THE TASK >> Convert the text of all the items below into a JSON list of strings, one string per line, leaving out blank lines. Leave the pictures out of the answer.

RAW DATA >>
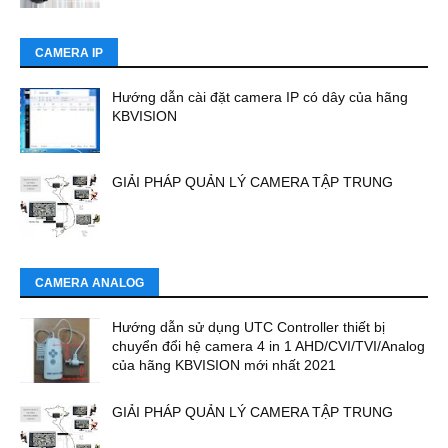
CAMERA IP
Hướng dẫn cài đặt camera IP có dây của hãng
KBVISION
GIẢI PHÁP QUẢN LÝ CAMERA TẬP TRUNG
CAMERA ANALOG
Hướng dẫn sử dụng UTC Controller thiết bị
chuyển đổi hệ camera 4 in 1 AHD/CVI/TVI/Analog
của hãng KBVISION mới nhất 2021
GIẢI PHÁP QUẢN LÝ CAMERA TẬP TRUNG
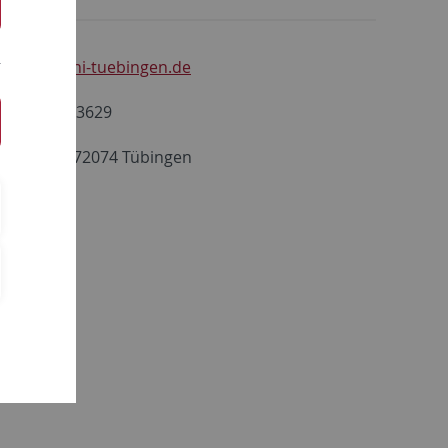
rendel
@uni-tuebingen.de
)7071 29-73629
straße 2, 72074 Tübingen
0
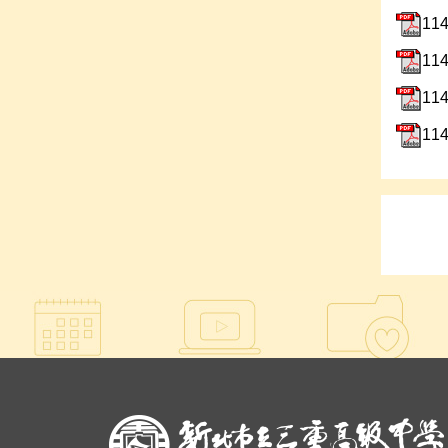
1
1
1
1
:::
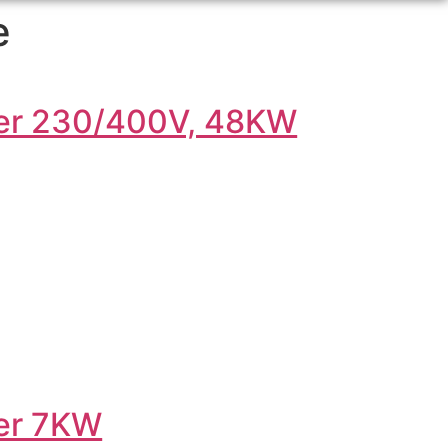
e
er 230/400V, 48KW
er 7KW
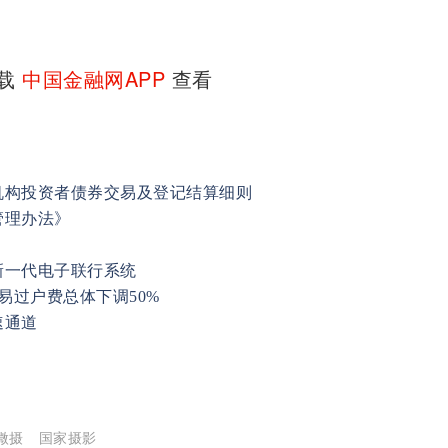
下载
中国金融网APP
查看
机构投资者债券交易及登记结算细则
管理办法》
新一代电子联行系统
易过户费总体下调50%
速通道
微摄
国家摄影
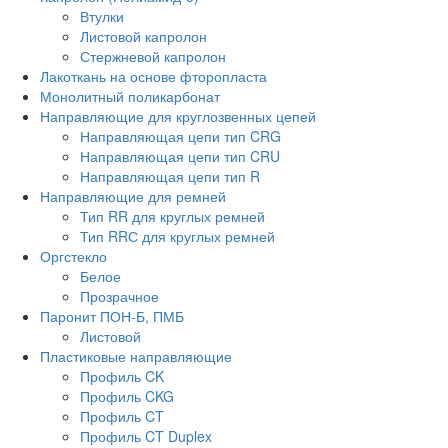
Втулки
Листовой капролон
Стержневой капролон
Лакоткань на основе фторопласта
Монолитный поликарбонат
Направляющие для круглозвенных цепей
Направляющая цепи тип CRG
Направляющая цепи тип CRU
Направляющая цепи тип R
Направляющие для ремней
Тип RR для круглых ремней
Тип RRС для круглых ремней
Оргстекло
Белое
Прозрачное
Паронит ПОН-Б, ПМБ
Листовой
Пластиковые направляющие
Профиль CK
Профиль CKG
Профиль CT
Профиль CT Duplex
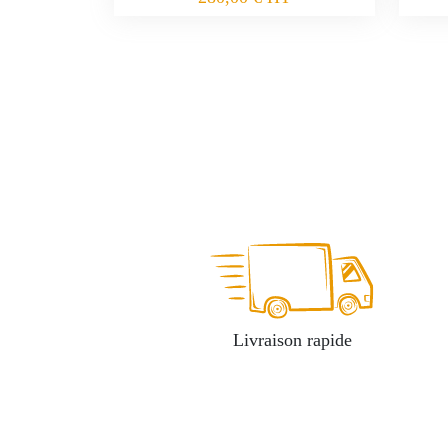
Livraison rapide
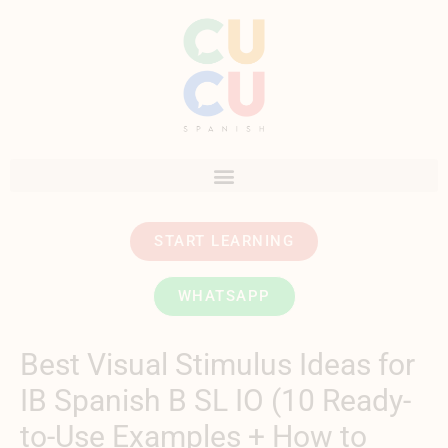
START LEARNING
WHATSAPP
Best Visual Stimulus Ideas for
IB Spanish B SL IO (10 Ready-
to-Use Examples + How to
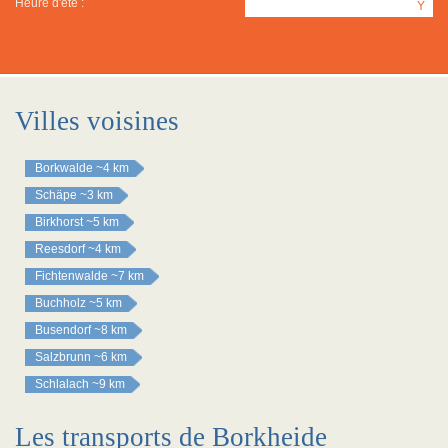
Heure d'été :
Y
Villes voisines
Borkwalde
~4 km
Schäpe
~3 km
Birkhorst
~5 km
Reesdorf
~4 km
Fichtenwalde
~7 km
Buchholz
~5 km
Busendorf
~8 km
Salzbrunn
~6 km
Schlalach
~9 km
Les transports de Borkheide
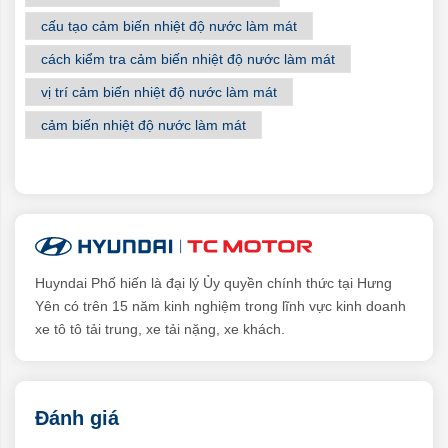
cấu tạo cảm biến nhiệt độ nước làm mát
cách kiểm tra cảm biến nhiệt độ nước làm mát
vị trí cảm biến nhiệt độ nước làm mát
cảm biến nhiệt độ nước làm mát
Huyndai Phố hiến là đại lý Ủy quyền chính thức tại Hưng
Yên có trên 15 năm kinh nghiệm trong lĩnh vực kinh doanh
xe tô tô tải trung, xe tải nặng, xe khách.
Đánh giá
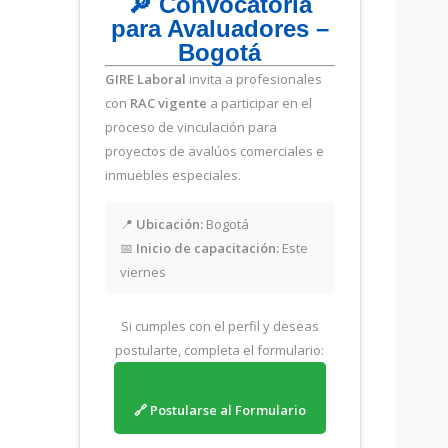
🔎 Convocatoria
para Avaluadores –
Bogotá
GIRE Laboral
invita a profesionales
con
RAC vigente
a participar en el
proceso de vinculación para
proyectos de avalúos comerciales e
inmuebles especiales.
📍
Ubicación:
Bogotá
📅
Inicio de capacitación:
Este
viernes
Si cumples con el perfil y deseas
postularte, completa el formulario:
🔗 Postularse al Formulario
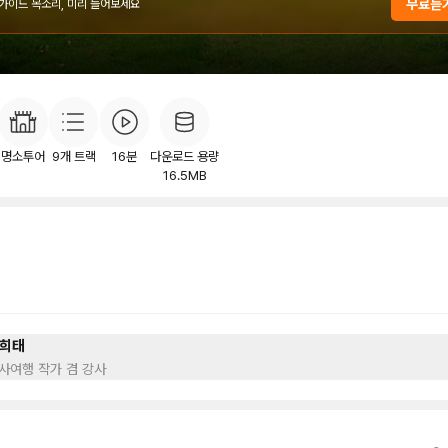
무료듣
 가이드 목소리, 미리 들어보세요
개
목차
후기
이
2
명소투어
9
개 트랙
16분
다운로드 용량
16.5MB
희태
사여행 작가 겸 강사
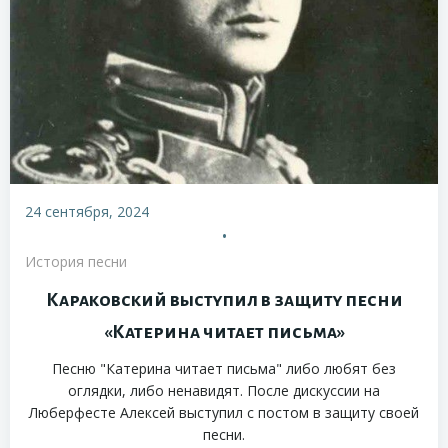
24 сентября, 2024
•
История песни
Караковский выступил в защиту песни
«Катерина читает письма»
Песню "Катерина читает письма" либо любят без
оглядки, либо ненавидят. После дискуссии на
Люберфесте Алексей выступил с постом в защиту своей
песни.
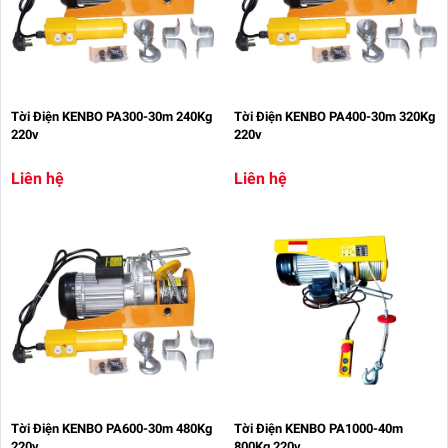
Tời Điện KENBO PA300-30m 240Kg
Tời Điện KENBO PA400-30m 320Kg
220v
220v
Liên hệ
Liên hệ
Tời Điện KENBO PA600-30m 480Kg
Tời Điện KENBO PA1000-40m
220v
800Kg 220v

REPLY >>
[
  "CAMERA IP",
  "Hướng dẫn cài đặt camera IP có dây của hãng",
  "KBVISION",
  "GIẢI PHÁP QUẢN LÝ CAMERA TẬP TRUNG",
  "CAMERA ANALOG",
  "Hướng dẫn sử dụng UTC Controller thiết bị",
  "chuyển đổi hệ camera 4 in 1 AHD/CVI/TVI/Analog",
  "của hãng KBVISION mới nhất 2021",
  "GIẢI PHÁP QUẢN LÝ CAMERA TẬP TRUNG",
  "rendel",
  "@uni-tuebingen.de",
  ")7071 29-73629",
  "straße 2, 72074 Tübingen",
  "0",
  "1",
  "1",
  "1",
  "1",
  ":::",
  "e",
  "er 230/400V, 48KW",
  "er 7KW",
  "下载",
  "中国金融网APP",
  "查看",
  "机构投资者债券交易及登记结算细则",
  "管理办法》",
  "新一代电子联行系统",
  "易过户费总体下调50%",
  "速通道",
  "微摄",
  "国家摄影",
  "Втулки",
  "Листовой капролон",
  "Стержневой капролон",
  "Лакоткань на основе фторопласта",
  "Монолитный поликарбонат",
  "Направляющие для круглозвенных цепей",
  "Направляющая цепи тип CRG",
  "Направляющая цепи тип CRU",
  "Направляющая цепи тип R",
  "Направляющие для ремней",
  "Тип RR для круглых ремней",
  "Тип RRС для круглых ремней",
  "Оргстекло",
  "Белое",
  "Прозрачное",
  "Паронит ПОН-Б, ПМБ",
  "Листовой",
  "Пластиковые направляющие",
  "Профиль CK",
  "Профиль CKG",
  "Профиль CT",
  "Профиль CT Duplex",
  "Livraison rapide",
  "START LEARNING",
  "WHATSAPP",
  "Best Visual Stimulus Ideas for",
  "IB Spanish B SL IO (10 Ready-",
  "to-Use Examples + How to",
  "Heure d'été :",
  "Y",
  "Villes voisines",
  "Borkwalde",
  "~4 km",
  "Schäpe",
  "~3 km",
  "Birkhorst",
  "~5 km",
  "Reesdorf",
  "~4 km",
  "Fichtenwalde",
  "~7 km",
  "Buchholz",
  "~5 km",
  "Busendorf",
  "~8 km",
  "Salzbrunn",
  "~6 km",
  "Schlalach",
  "~9 km",
  "Les transports de Borkheide",
  "cấu tạo cảm biến nhiệt độ nước làm mát",
  "cách kiểm tra cảm biến nhiệt độ nước làm mát",
  "vị trí cảm biến nhiệt độ nước làm mát",
  "cảm biến nhiệt độ nước làm mát",
  "Huyndai Phố hiến là đại lý Ủy quyền chính thức tại Hưng",
  "Yên có trên 15 năm kinh nghiệm trong lĩnh vực kinh doanh",
  "xe tô tô tải trung, xe tải nặng, xe khách.",
  "Đánh giá",
  "🔎 Convocatoria",
  "para Avaluadores –",
  "Bogotá",
  "GIRE Laboral",
  "invita a profesionales",
  "con",
  "RAC vigente",
  "a participar en el",
  "proceso de vinculación para",
  "proyectos de avalúos comerciales e",
  "inmuebles especiales.",
  "📍",
  "Ubicación:",
  "Bogotá",
  "📅",
  "Inicio de capacitación:",
  "Este",
  "viernes",
  "Si cumples con el perfil y deseas",
  "postularte, completa el formulario:",
  "🔗 Postularse al Formulario",
  "무료듣",
  " 가이드 목소리, 미리 들어보세요",
  "개",
  "목차",
  "후기",
  "이",
  "2",
  "명소투어",
  "9",
  "개 트랙",
  "16분",
  "다운로드 용량",
  "16.5MB",
  "희태",
  "사여행 작가 겸 강사",
  "24 сентября, 2024",
  "•",
  "История песни",
  "Караковский выступил в защиту песни",
  "«Катерина читает письма»",
  "Песню \"Катерина читает письма\" либо любят без",
  "оглядки, либо ненавидят. После дискуссии на",
  "Люберфесте Алексей выступил с постом в защиту своей",
  "песни.",
  "Tời Điện KENBO PA300-30m 240Kg",
  "Tời Điện KENBO PA400-30m 320Kg",
  "220v",
  "220v",
  "Liên hệ",
  "Liên hệ",
  "Tời Điện KENBO PA600-30m 480Kg",
  "Tời Điện KENBO PA1000-40m",
  "220v",
  "800Kg 220v"
]